2010 Census: Racial diversity in Smith County

2010 Census: Racial diversity in Smith County

Tyler, like most American cities, is visibly segregated along racial lines. Blacks and Hispanics occupy the areas north and west of downtown, though those two groups are themselves more integrated than I would have expected. (Chicago’s extreme segregation has hyper-sensitized me to trends such as these.) The eastern and southern parts of Tyler are predominantly white, though some areas are more racially integrated.

A few things to look for on the map:

  • Dense clusters of mixed race frequently indicate group quarters, such as the Smith County jail, or student housing on the UT Tyler campus. Others mark apartment buildings and developments of townhouses.
  • The racial trends continue beyond the city, with most Hispanics living to the north of the city and most whites living to the south.
  • Whites are both more spread out and more populous in the rural areas of Smith County, accounting for over 62% of the county’s total population (Tyler included).
  • White residents particularly cluster in the lakefront communities around Lake Tyler and Saline Bay.

Though its less visible in the map it’s also worth noting that the Asian population in Tyler spiked by over 125% to 1,807.  Though this represents only 1.9% of Tyler’s 2010 population it outpaces an already dramatic 71% surge in the total Asian population of Texas.

Want more census data?
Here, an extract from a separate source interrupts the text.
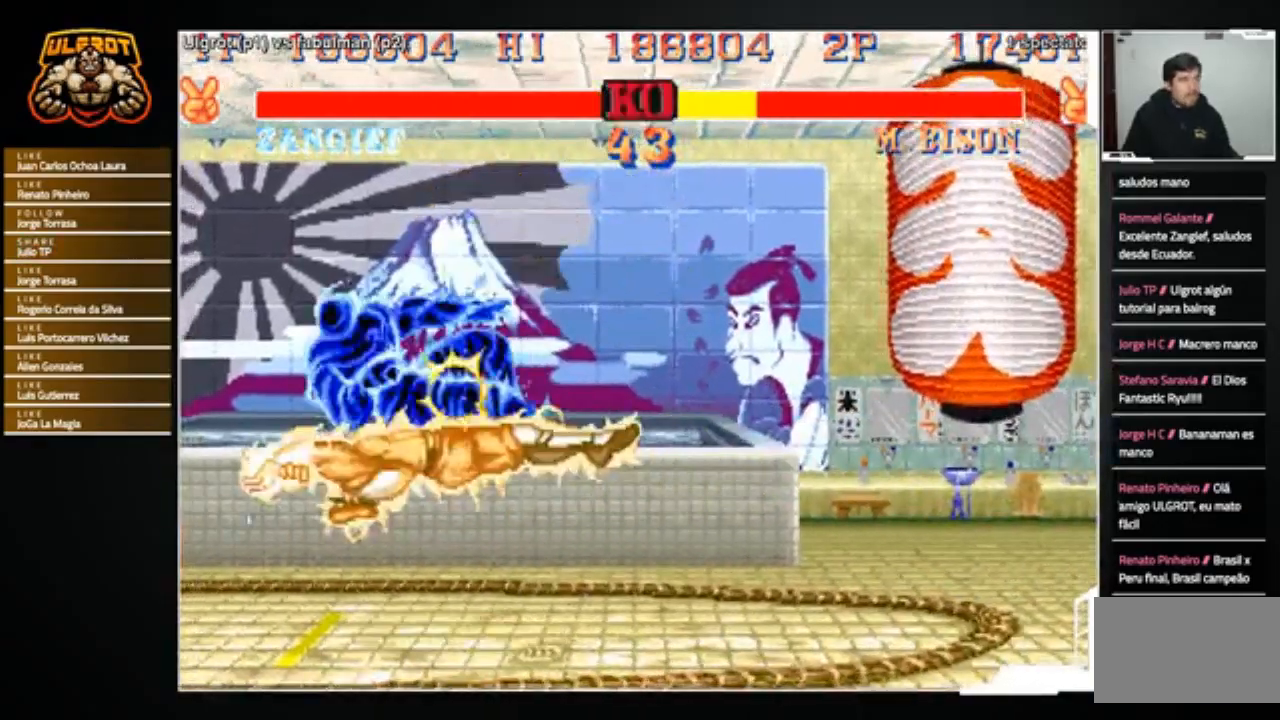
{"buttons": [], "left_stick": "center", "events": [[334, "left_stick", "center"]]}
Be sure to check out the Texas Tribune’s excellent statewide coverage. If you want even more detail, a good place to start is census.ire.org, a public project of Investigative Reporters and Editors created to make working with census data easier. Follow this link to jump straight to Tyler and a subset of tables that informed the map and this post.

If there is a particular aspect of Tyler’s demography you’re interested in, please leave a comment. There are many more maps to be made.

Research and [Barriers to] Development

I’m somewhat reticent to admit that the pace of Hack Tyler development has slowed and will likely remain that way for a month or two. I spent the last week packing and cleaning. My wife and son have moved and transported the majority of my belongings with them. My things are now waiting for me in a storage unit in Tyler. As a consequence, I have only my netbook to hack on and no desk space to do even that.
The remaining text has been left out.